5. E—Adrenaline is a hormone that speeds up breathing and heart rate, sends a message to change stored food back to glucose, etc. The sympathetic nervous system stimulates the same changes in the body.

6. D—The center for sensation in the brain is the somatosensory region of the cerebral cortex located in the front of the parietal lobes. Nerves carrying sensations from the right side of the body cross over to the left side of the brain, so the most probable site of damage is the left parietal lobe.

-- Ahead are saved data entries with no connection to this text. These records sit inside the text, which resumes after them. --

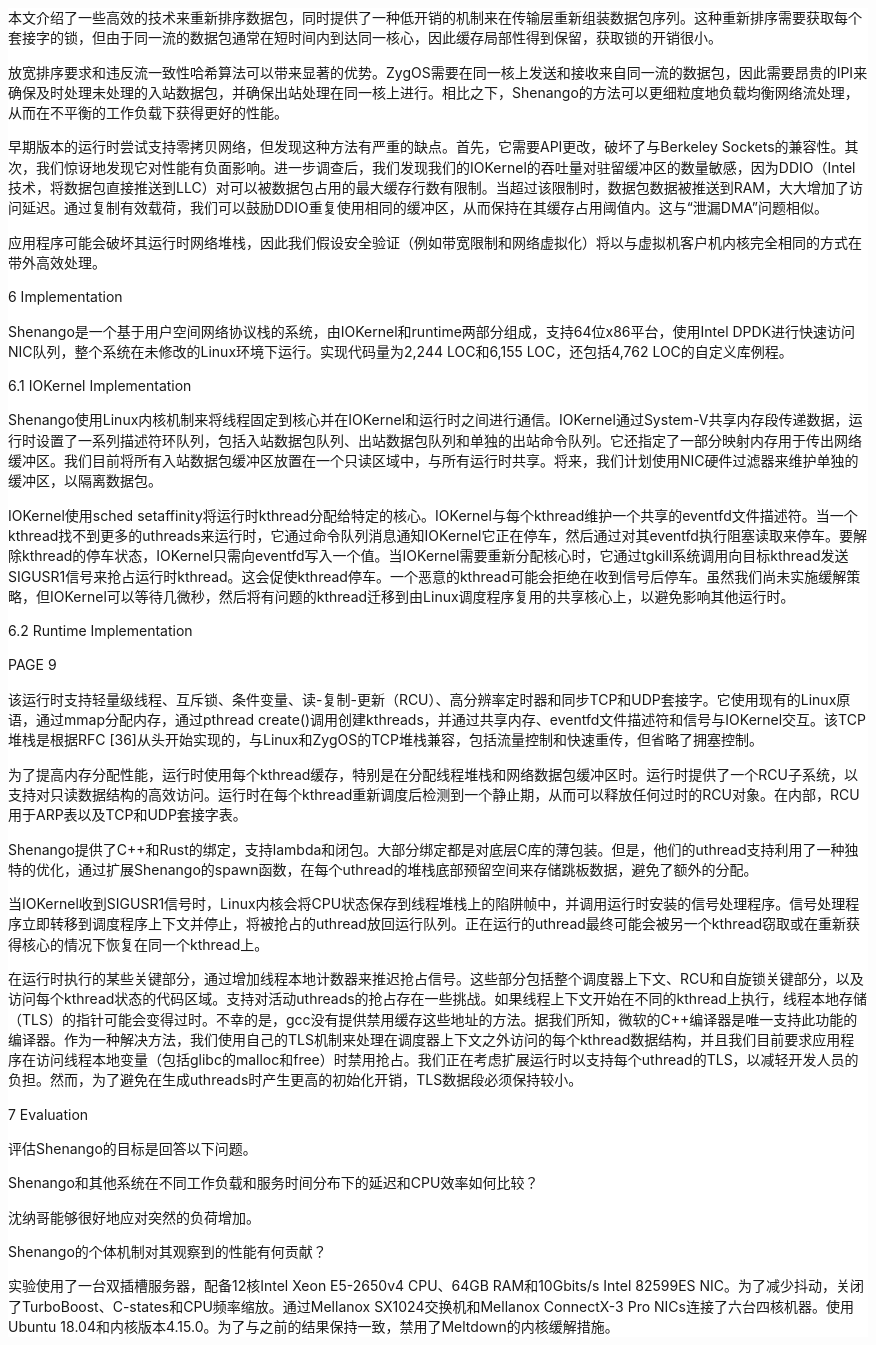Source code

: 本文介绍了一些高效的技术来重新排序数据包，同时提供了一种低开销的机制来在传输层重新组装数据包序列。这种重新排序需要获取每个套接字的锁，但由于同一流的数据包通常在短时间内到达同一核心，因此缓存局部性得到保留，获取锁的开销很小。

放宽排序要求和违反流一致性哈希算法可以带来显著的优势。ZygOS需要在同一核上发送和接收来自同一流的数据包，因此需要昂贵的IPI来确保及时处理未处理的入站数据包，并确保出站处理在同一核上进行。相比之下，Shenango的方法可以更细粒度地负载均衡网络流处理，从而在不平衡的工作负载下获得更好的性能。

早期版本的运行时尝试支持零拷贝网络，但发现这种方法有严重的缺点。首先，它需要API更改，破坏了与Berkeley Sockets的兼容性。其次，我们惊讶地发现它对性能有负面影响。进一步调查后，我们发现我们的IOKernel的吞吐量对驻留缓冲区的数量敏感，因为DDIO（Intel技术，将数据包直接推送到LLC）对可以被数据包占用的最大缓存行数有限制。当超过该限制时，数据包数据被推送到RAM，大大增加了访问延迟。通过复制有效载荷，我们可以鼓励DDIO重复使用相同的缓冲区，从而保持在其缓存占用阈值内。这与“泄漏DMA”问题相似。

应用程序可能会破坏其运行时网络堆栈，因此我们假设安全验证（例如带宽限制和网络虚拟化）将以与虚拟机客户机内核完全相同的方式在带外高效处理。

6 Implementation

Shenango是一个基于用户空间网络协议栈的系统，由IOKernel和runtime两部分组成，支持64位x86平台，使用Intel DPDK进行快速访问NIC队列，整个系统在未修改的Linux环境下运行。实现代码量为2,244 LOC和6,155 LOC，还包括4,762 LOC的自定义库例程。

6.1 IOKernel Implementation

Shenango使用Linux内核机制来将线程固定到核心并在IOKernel和运行时之间进行通信。IOKernel通过System-V共享内存段传递数据，运行时设置了一系列描述符环队列，包括入站数据包队列、出站数据包队列和单独的出站命令队列。它还指定了一部分映射内存用于传出网络缓冲区。我们目前将所有入站数据包缓冲区放置在一个只读区域中，与所有运行时共享。将来，我们计划使用NIC硬件过滤器来维护单独的缓冲区，以隔离数据包。

IOKernel使用sched setaffinity将运行时kthread分配给特定的核心。IOKernel与每个kthread维护一个共享的eventfd文件描述符。当一个kthread找不到更多的uthreads来运行时，它通过命令队列消息通知IOKernel它正在停车，然后通过对其eventfd执行阻塞读取来停车。要解除kthread的停车状态，IOKernel只需向eventfd写入一个值。当IOKernel需要重新分配核心时，它通过tgkill系统调用向目标kthread发送SIGUSR1信号来抢占运行时kthread。这会促使kthread停车。一个恶意的kthread可能会拒绝在收到信号后停车。虽然我们尚未实施缓解策略，但IOKernel可以等待几微秒，然后将有问题的kthread迁移到由Linux调度程序复用的共享核心上，以避免影响其他运行时。

6.2 Runtime Implementation

PAGE 9

该运行时支持轻量级线程、互斥锁、条件变量、读-复制-更新（RCU）、高分辨率定时器和同步TCP和UDP套接字。它使用现有的Linux原语，通过mmap分配内存，通过pthread create()调用创建kthreads，并通过共享内存、eventfd文件描述符和信号与IOKernel交互。该TCP堆栈是根据RFC [36]从头开始实现的，与Linux和ZygOS的TCP堆栈兼容，包括流量控制和快速重传，但省略了拥塞控制。

为了提高内存分配性能，运行时使用每个kthread缓存，特别是在分配线程堆栈和网络数据包缓冲区时。运行时提供了一个RCU子系统，以支持对只读数据结构的高效访问。运行时在每个kthread重新调度后检测到一个静止期，从而可以释放任何过时的RCU对象。在内部，RCU用于ARP表以及TCP和UDP套接字表。

Shenango提供了C++和Rust的绑定，支持lambda和闭包。大部分绑定都是对底层C库的薄包装。但是，他们的uthread支持利用了一种独特的优化，通过扩展Shenango的spawn函数，在每个uthread的堆栈底部预留空间来存储跳板数据，避免了额外的分配。

当IOKernel收到SIGUSR1信号时，Linux内核会将CPU状态保存到线程堆栈上的陷阱帧中，并调用运行时安装的信号处理程序。信号处理程序立即转移到调度程序上下文并停止，将被抢占的uthread放回运行队列。正在运行的uthread最终可能会被另一个kthread窃取或在重新获得核心的情况下恢复在同一个kthread上。

在运行时执行的某些关键部分，通过增加线程本地计数器来推迟抢占信号。这些部分包括整个调度器上下文、RCU和自旋锁关键部分，以及访问每个kthread状态的代码区域。支持对活动uthreads的抢占存在一些挑战。如果线程上下文开始在不同的kthread上执行，线程本地存储（TLS）的指针可能会变得过时。不幸的是，gcc没有提供禁用缓存这些地址的方法。据我们所知，微软的C++编译器是唯一支持此功能的编译器。作为一种解决方法，我们使用自己的TLS机制来处理在调度器上下文之外访问的每个kthread数据结构，并且我们目前要求应用程序在访问线程本地变量（包括glibc的malloc和free）时禁用抢占。我们正在考虑扩展运行时以支持每个uthread的TLS，以减轻开发人员的负担。然而，为了避免在生成uthreads时产生更高的初始化开销，TLS数据段必须保持较小。

7 Evaluation

评估Shenango的目标是回答以下问题。

Shenango和其他系统在不同工作负载和服务时间分布下的延迟和CPU效率如何比较？

沈纳哥能够很好地应对突然的负荷增加。

Shenango的个体机制对其观察到的性能有何贡献？

实验使用了一台双插槽服务器，配备12核Intel Xeon E5-2650v4 CPU、64GB RAM和10Gbits/s Intel 82599ES NIC。为了减少抖动，关闭了TurboBoost、C-states和CPU频率缩放。通过Mellanox SX1024交换机和Mellanox ConnectX-3 Pro NICs连接了六台四核机器。使用Ubuntu 18.04和内核版本4.15.0。为了与之前的结果保持一致，禁用了Meltdown的内核缓解措施。

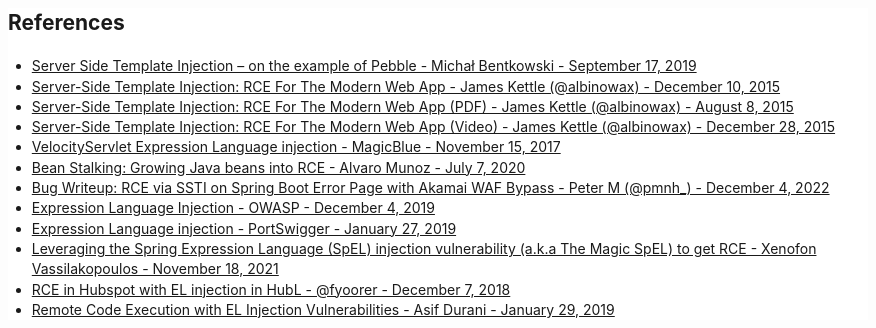 ## References

- [Server Side Template Injection – on the example of Pebble - Michał Bentkowski - September 17, 2019](https://research.securitum.com/server-side-template-injection-on-the-example-of-pebble/)
- [Server-Side Template Injection: RCE For The Modern Web App - James Kettle (@albinowax) - December 10, 2015](https://gist.github.com/Yas3r/7006ec36ffb987cbfb98)
- [Server-Side Template Injection: RCE For The Modern Web App (PDF) - James Kettle (@albinowax) - August 8, 2015](https://www.blackhat.com/docs/us-15/materials/us-15-Kettle-Server-Side-Template-Injection-RCE-For-The-Modern-Web-App-wp.pdf)
- [Server-Side Template Injection: RCE For The Modern Web App (Video) - James Kettle (@albinowax) - December 28, 2015](https://www.youtube.com/watch?v=3cT0uE7Y87s)
- [VelocityServlet Expression Language injection - MagicBlue - November 15, 2017](https://magicbluech.github.io/2017/11/15/VelocityServlet-Expression-language-Injection/)
- [Bean Stalking: Growing Java beans into RCE - Alvaro Munoz - July 7, 2020](https://securitylab.github.com/research/bean-validation-RCE)
- [Bug Writeup: RCE via SSTI on Spring Boot Error Page with Akamai WAF Bypass - Peter M (@pmnh_) - December 4, 2022](https://h1pmnh.github.io/post/writeup_spring_el_waf_bypass/)
- [Expression Language Injection - OWASP - December 4, 2019](https://owasp.org/www-community/vulnerabilities/Expression_Language_Injection)
- [Expression Language injection - PortSwigger - January 27, 2019](https://portswigger.net/kb/issues/00100f20_expression-language-injection)
- [Leveraging the Spring Expression Language (SpEL) injection vulnerability (a.k.a The Magic SpEL) to get RCE - Xenofon Vassilakopoulos - November 18, 2021](https://xen0vas.github.io/Leveraging-the-SpEL-Injection-Vulnerability-to-get-RCE/)
- [RCE in Hubspot with EL injection in HubL - @fyoorer - December 7, 2018](https://www.betterhacker.com/2018/12/rce-in-hubspot-with-el-injection-in-hubl.html)
- [Remote Code Execution with EL Injection Vulnerabilities - Asif Durani - January 29, 2019](https://www.exploit-db.com/docs/english/46303-remote-code-execution-with-el-injection-vulnerabilities.pdf)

7. B—Interneurons are found in the brain and spinal cord only. The others can be found in the peripheral nervous system.

8. A—The pituitary gland, which is sometimes called “the master gland,” produces many hormones that stimulate other glands, including the adrenals, parathyroids, thyroid, and ovaries.

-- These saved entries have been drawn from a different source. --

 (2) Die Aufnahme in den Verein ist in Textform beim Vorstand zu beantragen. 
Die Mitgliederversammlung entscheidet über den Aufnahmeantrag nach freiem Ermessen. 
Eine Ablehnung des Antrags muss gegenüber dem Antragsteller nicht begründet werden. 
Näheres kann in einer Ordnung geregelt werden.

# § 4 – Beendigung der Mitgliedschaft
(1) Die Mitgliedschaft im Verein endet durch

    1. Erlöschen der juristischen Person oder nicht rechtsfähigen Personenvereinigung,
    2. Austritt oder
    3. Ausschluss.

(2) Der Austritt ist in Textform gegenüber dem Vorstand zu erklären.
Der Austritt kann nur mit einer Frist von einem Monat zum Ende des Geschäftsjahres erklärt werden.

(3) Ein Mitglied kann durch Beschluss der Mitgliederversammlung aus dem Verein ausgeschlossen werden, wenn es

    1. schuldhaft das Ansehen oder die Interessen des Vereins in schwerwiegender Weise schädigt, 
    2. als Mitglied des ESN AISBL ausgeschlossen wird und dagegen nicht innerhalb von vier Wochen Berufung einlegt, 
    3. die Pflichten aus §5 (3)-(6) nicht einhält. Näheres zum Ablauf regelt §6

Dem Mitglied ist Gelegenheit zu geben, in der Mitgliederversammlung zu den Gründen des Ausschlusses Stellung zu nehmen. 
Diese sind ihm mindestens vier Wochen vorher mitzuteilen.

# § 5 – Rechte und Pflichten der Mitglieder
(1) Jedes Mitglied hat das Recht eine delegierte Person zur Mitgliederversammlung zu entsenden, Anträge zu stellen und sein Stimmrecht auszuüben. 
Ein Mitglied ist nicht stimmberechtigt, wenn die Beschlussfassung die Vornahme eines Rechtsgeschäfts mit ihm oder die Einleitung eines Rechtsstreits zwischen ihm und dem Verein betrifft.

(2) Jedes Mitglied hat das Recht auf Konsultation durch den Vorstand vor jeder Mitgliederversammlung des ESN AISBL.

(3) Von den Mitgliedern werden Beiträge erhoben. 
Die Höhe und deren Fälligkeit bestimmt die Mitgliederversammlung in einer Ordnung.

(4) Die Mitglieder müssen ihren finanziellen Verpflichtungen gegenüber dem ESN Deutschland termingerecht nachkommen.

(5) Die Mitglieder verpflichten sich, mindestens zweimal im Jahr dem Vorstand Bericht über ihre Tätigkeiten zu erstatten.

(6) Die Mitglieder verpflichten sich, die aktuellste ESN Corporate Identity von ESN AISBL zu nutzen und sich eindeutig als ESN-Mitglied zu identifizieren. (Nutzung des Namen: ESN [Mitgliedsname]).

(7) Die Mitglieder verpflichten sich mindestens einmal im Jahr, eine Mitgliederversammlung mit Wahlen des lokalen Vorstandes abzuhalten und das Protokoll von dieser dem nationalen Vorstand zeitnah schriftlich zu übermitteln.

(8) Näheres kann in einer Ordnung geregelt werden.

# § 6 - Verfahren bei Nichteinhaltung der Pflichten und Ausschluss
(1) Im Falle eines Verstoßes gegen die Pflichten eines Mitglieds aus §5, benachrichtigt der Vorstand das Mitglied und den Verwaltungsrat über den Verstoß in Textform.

9. C—Lesions are interruptions in tissue. While the other choices may accompany wounds, tumors, and strokes, they also may not.

10. D—Presence of the Y chromosome determines the sex of a human baby. Of the choices, only a Klinefelter’s child (XXY) must have a Y chromosome.

11. B—The peripheral nervous system comprises the autonomic nervous and somatic nervous system. The autonomic nervous system is subdivided into the parasympathetic and sympathetic nervous systems.

12. D—Motor neurons or efferent neurons cause muscles to contract or glands to secrete.

13. E—The cerebellum functions in balance and coordination.

14. C—Parkinson’s disease is associated with depletion of cells that produce dopamine.

15. D—Pattern matching and picture and facial recognition are all right hemispheric functions.

16. B—Memories that can easily be brought into consciousness are in the preconscious level of consciousness.

17. A—Crossing time zones can change the amount of light and dark your body gets and alter your sleeping/waking cycle, secretion of hormones, etc. This disrupts your circadian rhythms.

18. B—According to psychoanalysts/psychodynamic psychologists, the unconscious harbors unacceptable thoughts, wishes, and feelings that can be revealed in dreams, through hypnosis, etc.

19. E—Nightmares are unpleasant, complex dreams that occur mainly during REM sleep.

20. A—A paradox is something contradictory that is true. REM sleep is considered paradoxical sleep because the eyes are darting around, brain waves are similar to being awake, but the muscles of the arms and legs are inactive.

21. B—Freudians believe the hidden meaning of a dream is its latent content.

22. B—Ordinarily we lack the ability to activate our parasympathetic nervous systems to any significant extent, but we can easily activate the other functions listed.

23. D—Amphetamines and cocaine are both classified as stimulants.

24. A—After drinking small amounts of alcohol, people are often lively and seem uninhibited. This results from inhibition of part of the frontal lobes that usually keep emotions in check.